Canelo's next step after Golovkin win is clear but fans may face a long wait
A commanding win over Gennady Golovkin has seen Canelo Alvarez finally put that rivalry to rest five years after the first bout.
The Mexican has achieved plenty during that five-year period, but the discussions around a trilogy bout with GGG were always present, and it was pretty clear that fight remained on the agenda.
Now, though, for the first time in half a decade, Canelo's future can be written without the inclusion of Golovkin. While the Kazakh was open to a fourth clash, Canelo's attention will be focused elsewhere.
With the chapter with Golovkin ending, however, there is some uncertainty. Avenging his defeat against Dmitry Bivol is top of Canelo's agenda, which he made clear after Saturday's triumph in Las Vegas.
"Of course, everybody knows. We'll see, we'll see what happens in that fight," he said post-fight.
"It's very important for my legacy, for me, for my country, for my family, for everything. I will beat him."
A rematch with the Russian may be a way off, however, with Bivol set to face Gilberto Ramirez in Abu Dhabi on November 5 and potentially having further opponents lined up beyond that fight, as Eddie Hearn explained.
"The fact is, to fight Canelo Alvarez, Bivol might have to fight [Joshua] Buatsi and Zurdo [Ramirez]," Hearn said, via DAZN. "That fight's not a definite because we can't just wait until May. It's impossible, and there's so much risk in those fights."
WBC, IBF and WBO light-heavyweight champion Artur Beterbiev is also a possibility, with a unification bout likely to be appealing to Bivol if he can successfully defend his belts in November.
This may play into Canelo's hands, though, as he revealed after victory against Golovkin that he entered the fight with a wrist injury and could now take a year out to recover, with surgery on the cards.
"I need surgery. It was really bad, really bad. It's not broken, it's a meniscus, it's a wrist injury, not broken. It's ligaments, like a knee injury or something like that," he explained.
"I'm going to take the time my body needs. Last year I fought four times in 11 months, so that's why.

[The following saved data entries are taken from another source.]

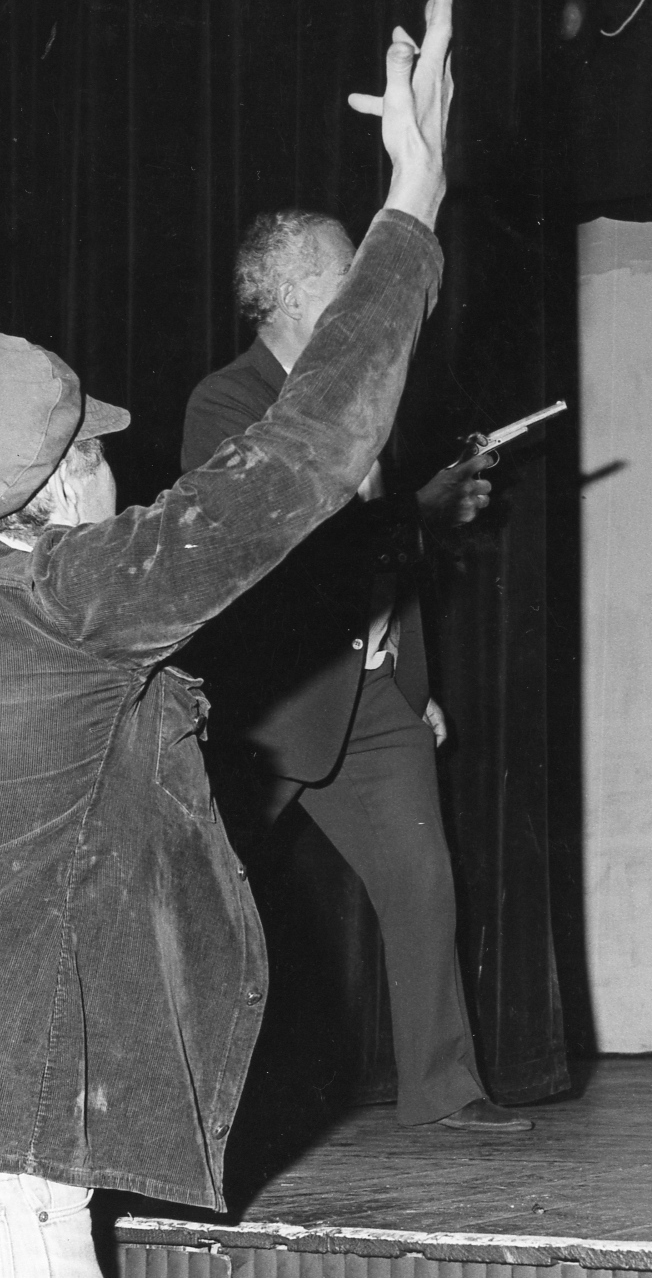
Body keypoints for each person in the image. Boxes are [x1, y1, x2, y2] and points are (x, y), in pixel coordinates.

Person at [0, 0, 457, 1276]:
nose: (109, 468)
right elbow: (304, 456)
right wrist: (413, 201)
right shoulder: (65, 604)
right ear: (56, 487)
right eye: (95, 450)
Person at [179, 211, 527, 1133]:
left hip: (373, 691)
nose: (368, 288)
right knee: (213, 904)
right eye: (348, 273)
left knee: (423, 880)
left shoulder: (371, 396)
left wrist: (417, 678)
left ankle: (446, 1090)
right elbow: (284, 544)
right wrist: (419, 511)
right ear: (294, 293)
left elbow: (381, 563)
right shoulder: (226, 404)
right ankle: (186, 1113)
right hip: (271, 705)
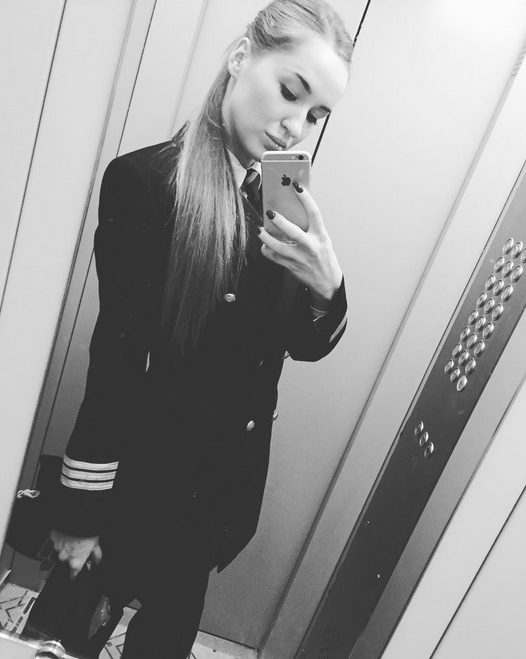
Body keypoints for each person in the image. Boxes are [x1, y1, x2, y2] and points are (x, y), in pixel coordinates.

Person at [24, 1, 353, 657]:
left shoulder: (284, 190)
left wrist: (328, 286)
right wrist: (82, 513)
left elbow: (298, 344)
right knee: (72, 637)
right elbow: (115, 362)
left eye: (317, 114)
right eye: (291, 92)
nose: (296, 127)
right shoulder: (148, 183)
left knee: (165, 643)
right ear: (241, 58)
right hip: (138, 484)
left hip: (218, 493)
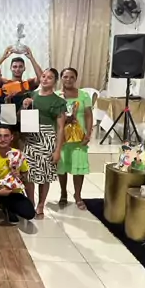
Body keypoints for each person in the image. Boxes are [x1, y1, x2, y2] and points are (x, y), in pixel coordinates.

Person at [21, 68, 66, 219]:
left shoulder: (58, 101)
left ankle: (41, 204)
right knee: (28, 173)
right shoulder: (32, 95)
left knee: (44, 174)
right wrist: (26, 104)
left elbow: (60, 128)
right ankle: (30, 201)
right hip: (30, 138)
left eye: (50, 77)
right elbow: (23, 114)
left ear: (55, 81)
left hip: (47, 138)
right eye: (44, 76)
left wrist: (58, 150)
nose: (45, 79)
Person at [0, 125, 35, 230]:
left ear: (11, 137)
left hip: (13, 191)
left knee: (29, 214)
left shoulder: (18, 154)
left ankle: (8, 207)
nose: (2, 139)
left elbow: (25, 174)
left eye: (6, 136)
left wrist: (20, 176)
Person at [56, 67, 93, 210]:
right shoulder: (57, 95)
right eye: (65, 77)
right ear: (61, 78)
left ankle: (78, 195)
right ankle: (63, 193)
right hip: (62, 138)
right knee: (62, 167)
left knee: (79, 168)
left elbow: (88, 115)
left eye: (72, 77)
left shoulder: (83, 95)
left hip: (79, 137)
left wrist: (88, 134)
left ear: (76, 79)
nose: (68, 80)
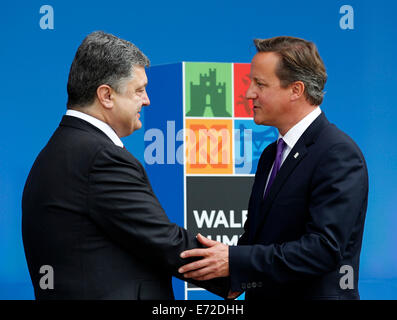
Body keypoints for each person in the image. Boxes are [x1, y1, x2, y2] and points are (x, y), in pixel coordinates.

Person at [22, 31, 227, 300]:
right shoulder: (100, 158)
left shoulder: (60, 150)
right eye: (139, 90)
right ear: (106, 95)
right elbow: (162, 240)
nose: (147, 100)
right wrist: (241, 270)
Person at [179, 36, 369, 300]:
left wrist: (235, 261)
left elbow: (323, 250)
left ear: (296, 90)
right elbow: (259, 238)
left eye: (260, 84)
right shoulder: (271, 154)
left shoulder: (337, 153)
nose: (248, 94)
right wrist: (231, 270)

But I need to take my time a little bit, maybe May, September, I need to take my time."
Canelo's absence may open the door for a rematch with Bivol late in 2023, while also having the potential to allow the middleweight division to develop, as there are few who could pose a meaningful challenge right now.
David Benavidez stands as the most likely challenger for Canelo's middleweight titles, unbeaten with 23 knockouts from 26 wins, while Jermall Charlo could be another contender – though he hasn't fought since 2021 and holds a title at 160 pounds.
Neither would be as appealing for Canelo as a rematch with Bivol, however, as he seeks revenge against only the second man to have beaten him in his professional career – the first being Floyd Mayweather in September 2013.
The growing trend of exhibition and celebrity boxing, where the likes of Jake Paul have made a wave, cannot be ruled out entirely for Canelo, but the 31-year-old would be unlikely to make such a move until he has had his shot at revenge against Bivol.